The applicant was a Mauritian citizen who came to Ireland in July 2006 on an student permission. This permission was renewed from time to time until June 2012. In October 2012 she applied for a change of status to regularise her position in the State, which would effectively allow her continue to reside in Ireland without the requirement that she be a student. This application was based in part on the length of time the applicant had lived in Ireland and the private life rights she had acquired during that time. Her application was refused by the Minister in November 2012. The Minister’s decision did not evaluate the applicant’s claims in relation to private life, saying such rights would only be considered in the context of the deportation process. The applicant challenged the Minister’s decision by way of judicial review.
By order of the High Court (McDermott J.) of 14 February 2013, the applicants were granted leave to apply for an order of certiorari of the respondent’s decision of 5 November 2014. The applicants contended that the decision was unlawful by reason of the failure to have any regard to the personal and/or family and/or private rights of the applicants pursuant to Art.40.3 and/or 41 of the Constitution and/or art.8 of the European Convention on Human Rights. The respondent argued that it was not obliged to consider art.8 rights and/or personal and/or private and/or family rights either under the European Convention on Human Rights and/or the Constitution of Ireland at this stage in the process. It was submitted that these were matters to be taken into consideration at the stage of expulsion from the State.
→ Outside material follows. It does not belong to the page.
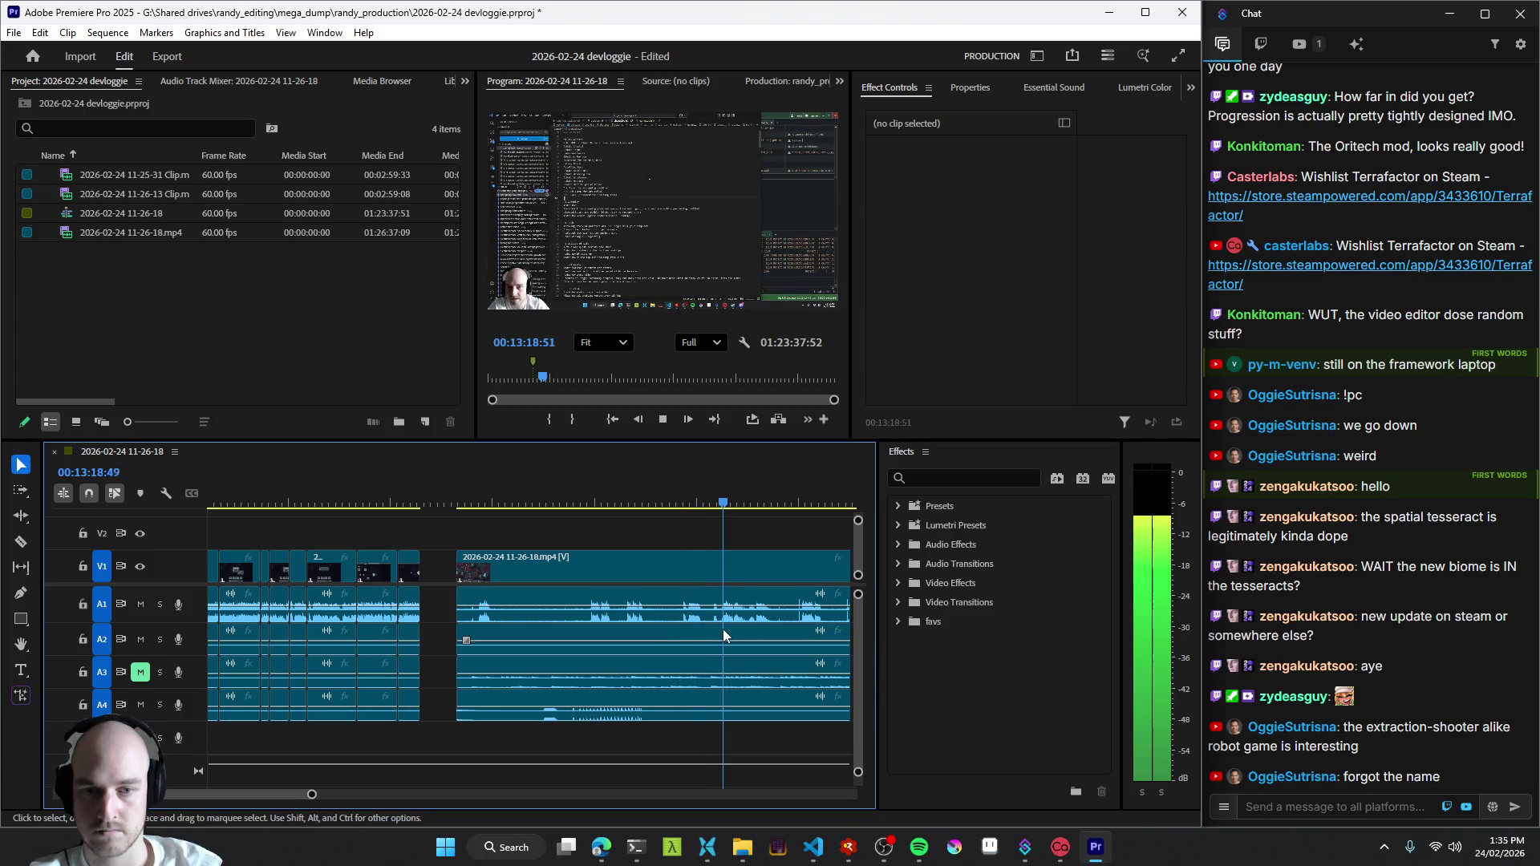
scroll(522, 615, down, 3)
The High Court (Barr J.) in a written judgment of the 20 March 2015 ( IEHC 227) granted the applicants the reliefs sought. The High Court (Barr J.) certified that the decision involved the following points of law of exceptional public importance in relation to which it was desirable in the public interest that an appeal be taken:
- Is the appellant obliged to consider rights alleged to arise under the Constitution/European Convention on Human Rights Act 2003 in applications made under s.4(7) of the Immigration Act 2004, by or on behalf of persons whose permission to be in the State has expired where such rights must be considered by the appellant where the appellant is considering whether or not to make a deportation order in respect of the person concerned in the deportation process under s.3 of the Immigration Act 1999?
- Is there an obligation imposed in law on the appellant to publish any criteria applicable under s.4(7) to a person in the first applicant’s position i.e. a timed-out non-EEA student without any current resident permission at the time of application who seeks permission to change their immigration status?
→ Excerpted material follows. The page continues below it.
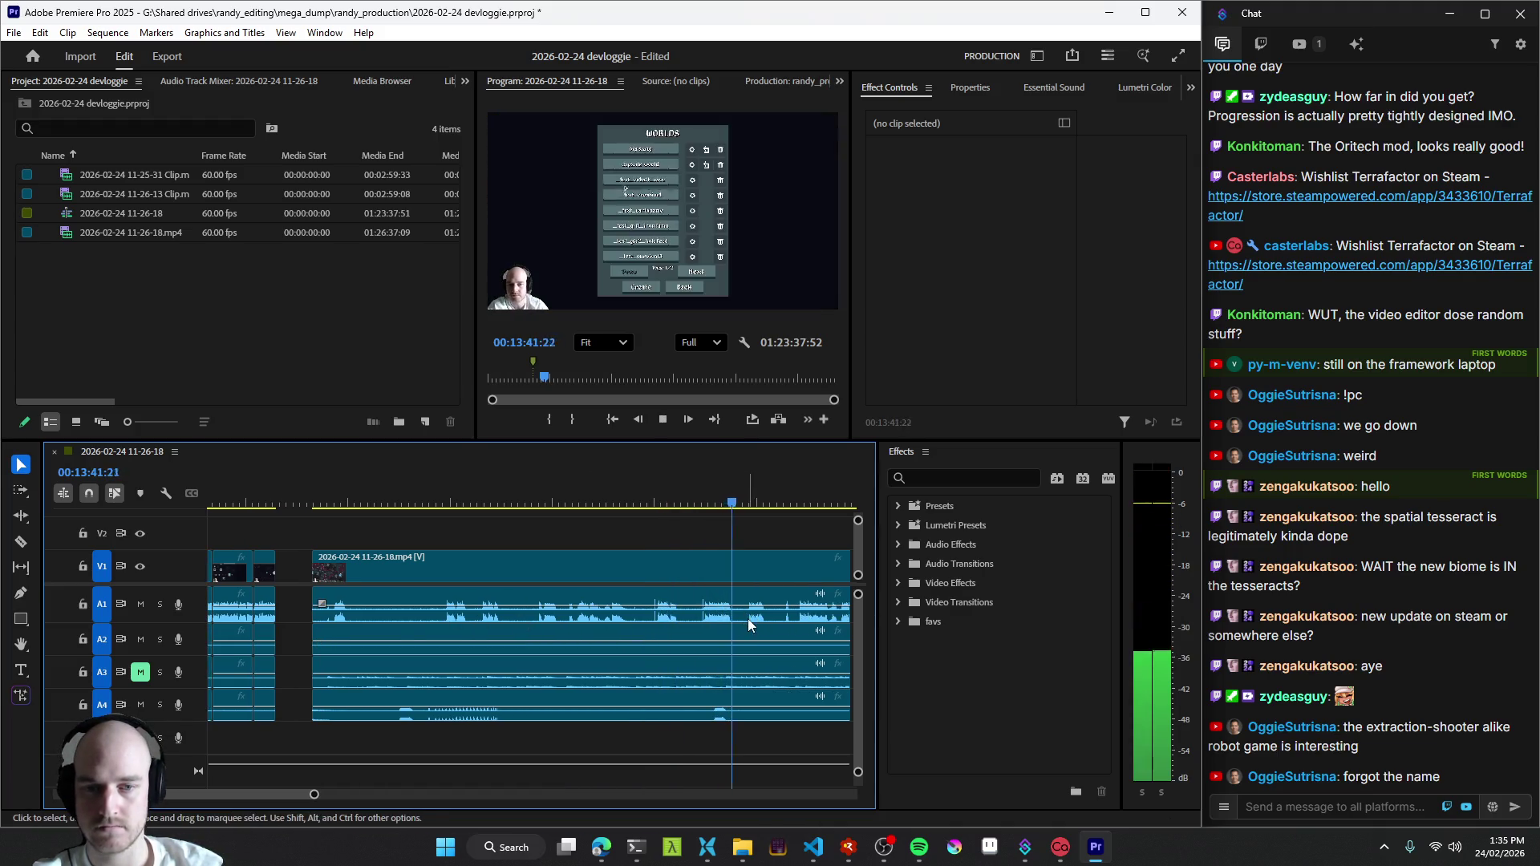
alt+scroll(710, 620, down, 2)
key(space)
key(space)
The Court of Appeal dismissed the appeal, holding that a decision on an application for variation of immigration status could have the consequence that a non-national was then unlawfully present in the State and had the potential to be an interference with that individual’s right to respect for private and family life such that it was capable of engaging art.8 of the European Convention on Human Rights. For this reason, in considering such an application, the court held that the Minister was obliged to consider any rights of the applicant alleged to be protected by the Constitution or art.8 of the Convention prior to making a decision to refuse to renew the permission.
The Court of Appeal held that it was only if interference with an applicant’s right to respect for private or family life had consequences of such gravity as potentially to engage the operation of art.8 of the Convention that the proposed action must be justified in accordance with art.8(2). This was a matter for determination by the Minister subject only to judicial review by the courts.